### Exercise requirements
Render every line of the data below as a numbered list, skipping blank lines and leaving out the picture lines.

### Information shown
* * *
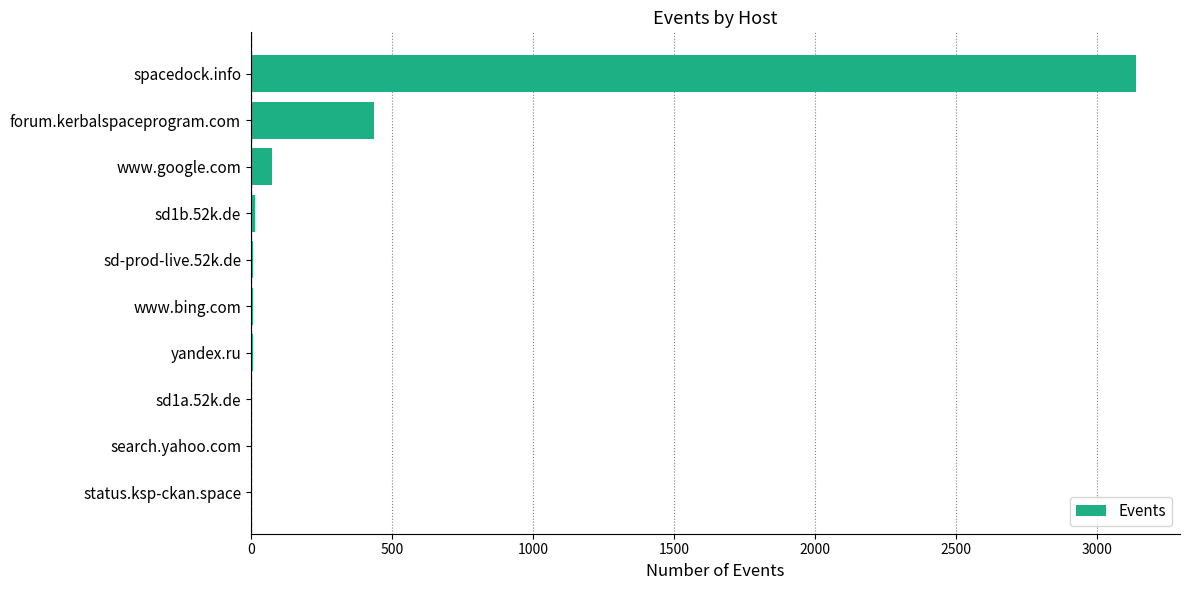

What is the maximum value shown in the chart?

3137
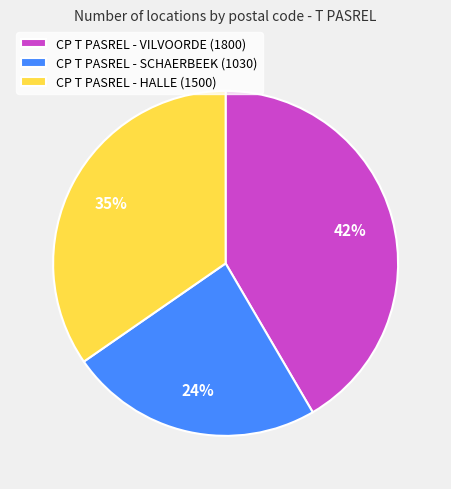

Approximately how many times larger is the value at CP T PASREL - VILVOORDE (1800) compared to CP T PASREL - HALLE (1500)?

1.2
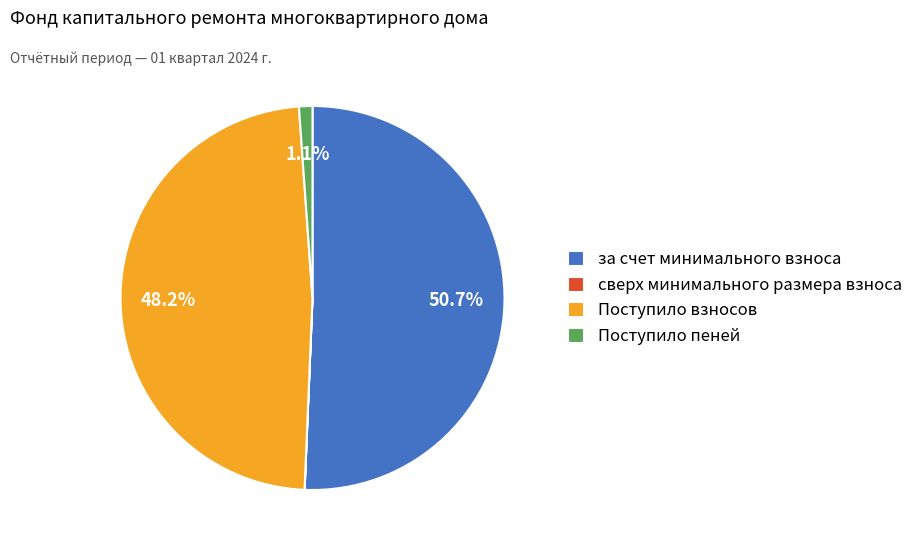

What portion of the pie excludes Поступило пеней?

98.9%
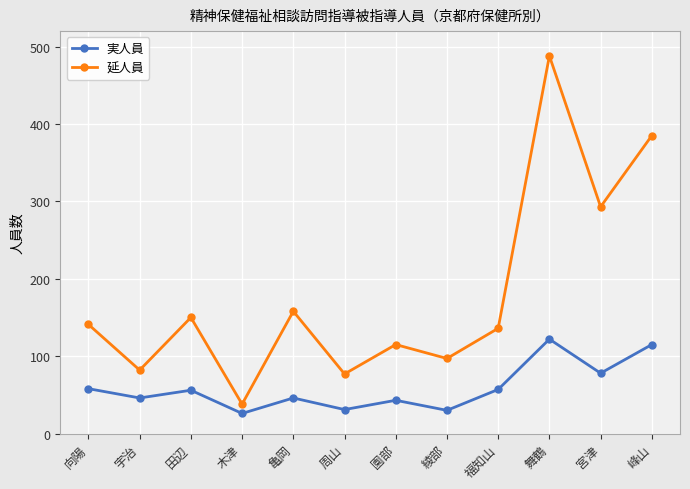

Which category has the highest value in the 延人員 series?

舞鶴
* * *
### Exercise solution
1. What is the maximum value shown in the chart?
2. 3137
3. Approximately how many times larger is the value at CP T PASREL - VILVOORDE (1800) compared to CP T PASREL - HALLE (1500)?
4. 1.2
5. What portion of the pie excludes Поступило пеней?
6. 98.9%
7. Which category has the highest value in the 延人員 series?
8. 舞鶴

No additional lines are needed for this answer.